La frase “que se mueran los que tengan que morir”, repetida en todo el mundo por los que se oponen a las restricciones en nombre del libre funcionamiento de la economía y de las libertades individuales, tiene aquí sus adeptos en amplios sectores que piensan que poseen una especie de inmunidad de clase, que la peste no los alcanzará en sus viviendas y barrios confortables, protegidos por una medicina privada costosa y lejos de donde se hacinan los pobres, privados de las cosas más básicas de la vida. Entonces, lo que se discute no es ya la eficacia de la cuarentena para atenuar los estragos del virus, que está probada de sobra, sino el costo en términos materiales y humanos de dejar que la peste determine quién ha de vivir y quién no.
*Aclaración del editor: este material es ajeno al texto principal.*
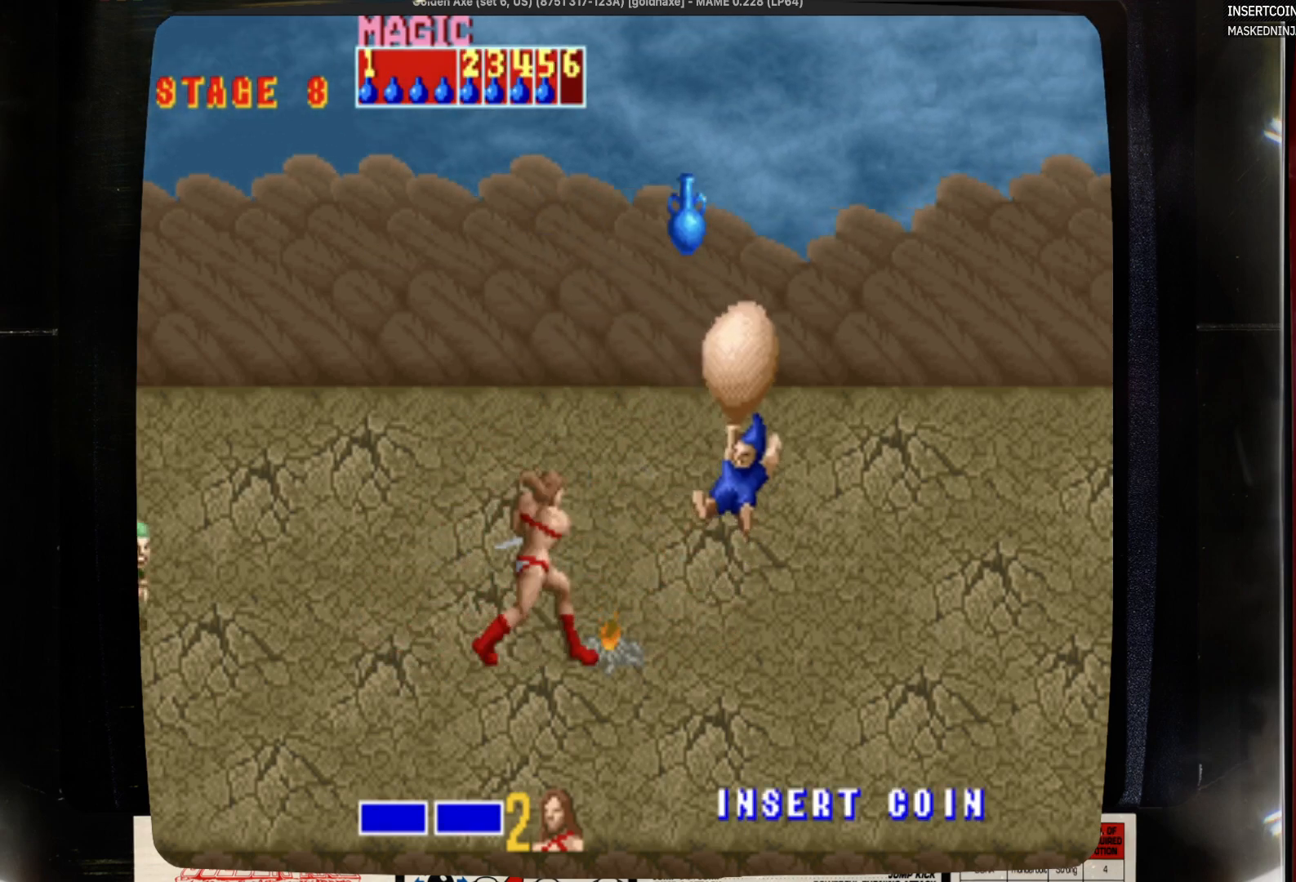
{"buttons": ["DPAD_LEFT"], "events": [[100, "DPAD_LEFT", "down"]]}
La administración ideológicamente más próxima a esa filosofía atroz es la de la Ciudad de Buenos Aires, donde el jefe de gobierno, Horacio Rodríguez Larreta, aplicó una política elitista de grandes inversiones en el norte rico y los barrios de clase media, acompañada por el abandono despiadado de las barriadas populares, donde se enfrenta la pandemia sin recursos sanitarios y ni siquiera de subsistencia, con el personal de salud trabajando en condiciones de extrema precariedad y desprotección.
No es la economía, estúpido, es el capitalismo y su configuración de época, el neoliberalismo, al que ninguna pandemia ni catástrofe lo volverá clemente.
Las temerarias manifestaciones de protesta por el anunciado proyecto de expropiación de Vicentin, a las que cada concurrente le agregó sus propios descontentos y rencores, provocó el fervor periodístico por anunciar el derrumbe de la imagen del gobierno del Frente de Todos. La epifanía incluyó la supuesta unidad del PRO, que aparentemente postergó rivalidades actuales y a futuro para enfrentar la ofensiva expropiadora que, aseguran, alienta Cristina Fernández desde el puente de mando en que, se espantan, ha transformado su banca en el Senado. La algazara sirvió para mitigar, siquiera en parte, la honda desazón que causó en la derecha las increíbles revelaciones sobre el uso político del espionaje en los tiempos de Macri. La contracara tuvo ribetes ridículos, como la servicial y laudatoria columna de opinión, publicada por La Nación el pasado domingo, que celebra el regreso del ex presidente, “que abandonará el silencio y prepara un libro”, socorrido por las plumas de Pablo Avelluto y Hernán Iglesias Illa.
La proyectada intervención del gobierno en la debacle de Vicentin pareció abrir una puerta a las esperanzas de una amplia mayoría del Frente de Todos, que anhela una mayor participación y control estatal en la economía, en especial en la producción y distribución de bienes y servicios esenciales como la energía, los alimentos y los insumos del sector salud. Durante dos o tres días, millones de personas siguieron las alternativas del caso, hasta que el fallo del juez de Reconquista Fabián Lorenzini, que repuso el directorio de la empresa, hizo ingresar la iniciativa en un mar de incertidumbre. El impasse fue presentado por la prensa dominante como una derrota estratégica del gobierno, lo que hizo proliferar el desánimo en las filas del Frente de Todos y más allá aún, entre quienes se atreven a esperar y soñar con cambios sustanciales y una nación más justa e igualitaria.
El caso Vicentin está lejos de su desenlace, pero sus repercusiones y la colisión que produjo entre las fuerzas económicas y políticas que defienden la pandilla de empresarios estafadores, y el alineamiento casi espontáneo de sindicatos de trabajadores y entidades de productores agropecuarios, amplios sectores políticos, centrales sindicales y numerosos organismos de la sociedad civil, deja planteado el desafío de cómo habrá de organizarse una fuerza de masas capaz de defender lo conquistado y lo que, por necesidad y derecho, habrá que conquistar.